Matta also appealed on the grounds that he was beaten and burned with an electric stun gun while being transported to the United States. A Federal judge in Los Angeles had previously found the evidence for his claims inconclusive, and the Court of Appeals declined to overturn that ruling.

==Matta's role in the Guadalajara cartel==
Several writers have claimed that Matta played an important role in the formation of the Guadalajara cartel, brokering some of the earliest deals between Colombian cocaine suppliers and Mexico-based smugglers, and starting Mexican smugglers in the business of transporting Colombian cocaine into the U.S. By 1975, Matta had formed an alliance with the Mexican drug lord Miguel Ángel Félix Gallardo("El Padrino"), and with them the Guadalajara Cartel began to take shape.

By the late 1980s, Matta had become extremely wealthy and employed thousands of people in the businesses he owned. Matta also possessed investments in coffee, tobacco, spice, cattle, and dairy operations and founded several agricultural and construction firms in Honduras. A U.S. court of appeals estimated that Matta and Felix Gallardo were pulling in more than $5 million per week from their drug trafficking activity alone, and these businesses helped Matta launder much of these illicit earnings. In 1982, DEA agents reported that Matta had paid $50 million to Bolivian and other Latin American officials to protect his narcotics operations from law enforcement harassment.
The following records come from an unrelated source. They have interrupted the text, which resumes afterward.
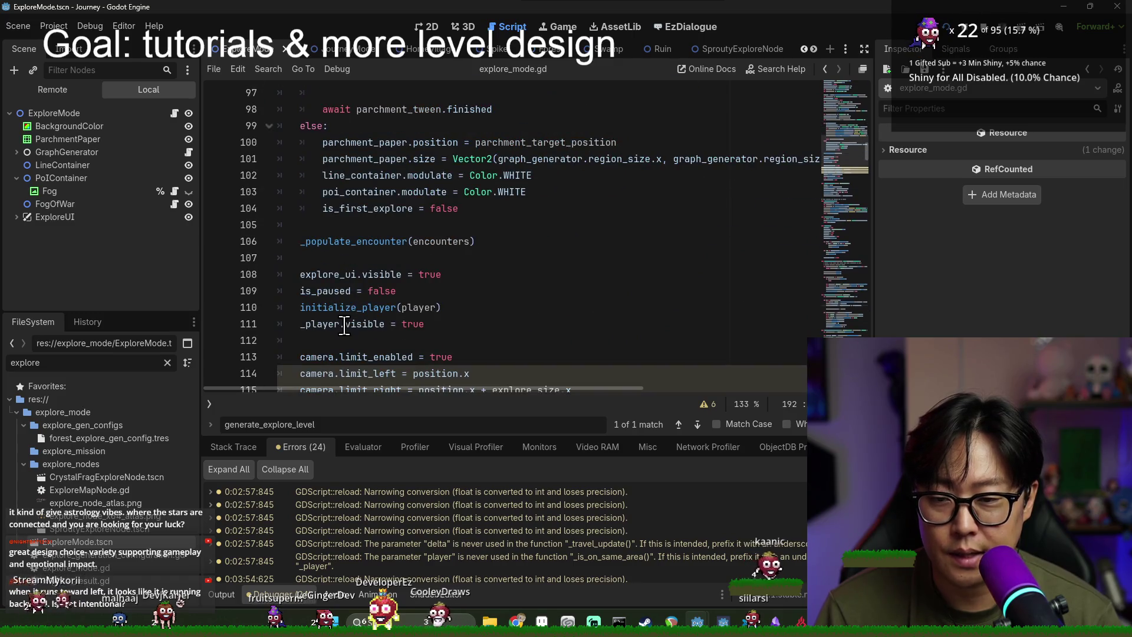
pyautogui.scroll(-3, 344, 326)
# Step: Insert a new line after initialize_player(player) on line 110
pyautogui.doubleClick(348, 159)
pyautogui.doubleClick(365, 175)
pyautogui.doubleClick(327, 175)
pyautogui.scroll(-3, 412, 235)
pyautogui.scroll(5, 434, 233)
==Matta-Ballesteros and the Contras ==

Matta-Ballesteros was the owner of SETCO, an airline which the Nicaraguan Contras used to covertly transport military supplies and personnel in the early 1980s. Writers such as Peter Dale Scott and Jonathan Marshall have suggested that the U.S. government's desire to conceal or protect these clandestine shipments led it to close the DEA office in Honduras when an investigation began into SETCO, allowing Matta-Ballesteros to continue and expand his trafficking.
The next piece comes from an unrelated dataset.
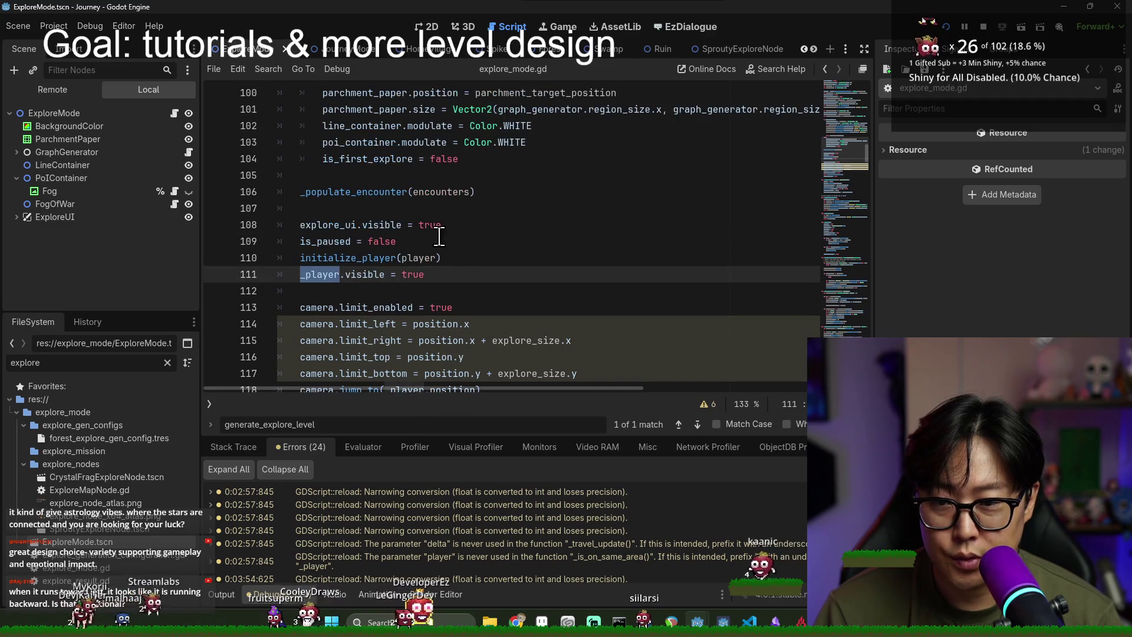
pyautogui.click(459, 261)
pyautogui.press('Return')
==Dismissal of Camarena kidnapping charges==
Matta-Ballesteros was originally charged with participating in the kidnapping, but not the murder, of DEA agent Enrique Camarena. The first basis for this charge was testimony from Hector Cervantes Santos, who was in charge of security for a cartel attorney. Cervantes testified that Matta was present when the Camarena kidnapping was discussed at the attorney's house. The second basis was testimony from FBI forensics specialist Michael Malone that hair and fiber evidence tied Matta to the house where Camarena was held.
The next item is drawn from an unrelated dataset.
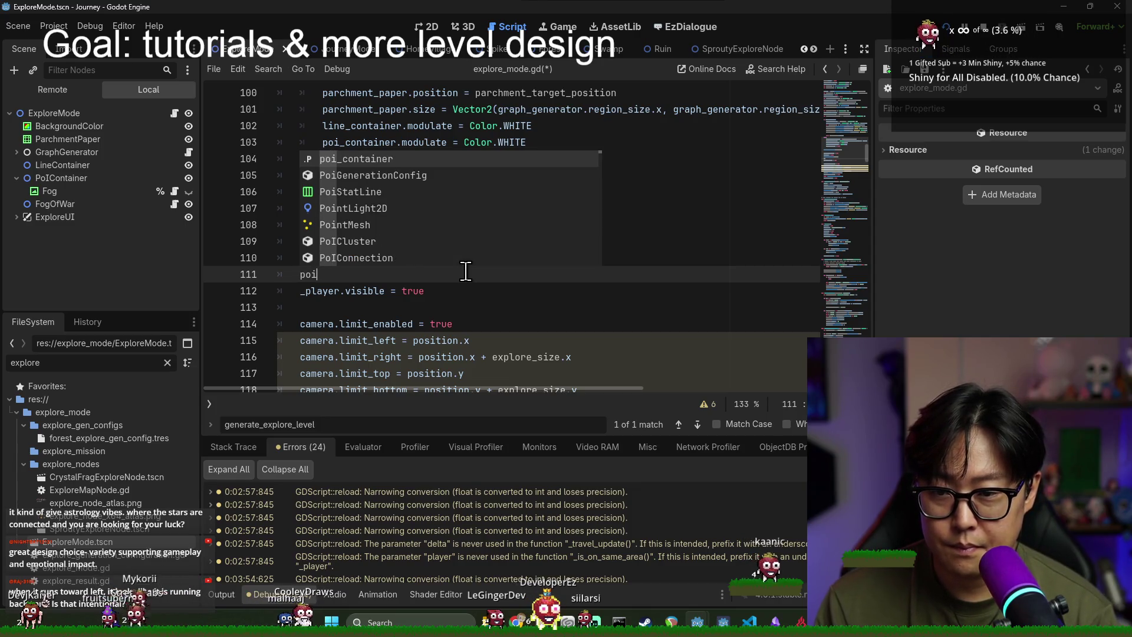
pyautogui.press('Return')
# Step: Delete the autocompleted poi_container text, leaving line 111 empty
pyautogui.doubleClick(355, 275)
Cervantes Santos later recanted and re-recanted his testimony several times. Based on this Matta filed for a new trial, but a hearing in 1998 found that Cervantes' recantations were not reliable. In 2014, however, the Department of Justice Inspector General determined that Malone's forensic methods were also not reliable. Matta filed for a new trial again, and in 2017 Judge John Kronstadt vacated Matta's convictions on the kidnapping charges, ordering a new trial. In December 2018, the prosecution announced that it would drop the kidnapping charges (Matta was already serving a life sentence without parole for drug smuggling).

==Death==
Matta-Ballesteros died on October 30, 2025, at the age of 80.

==In popular culture==
Vladimir Cruz played Matta-Ballesteros in season one of the American television series Narcos: Mexico.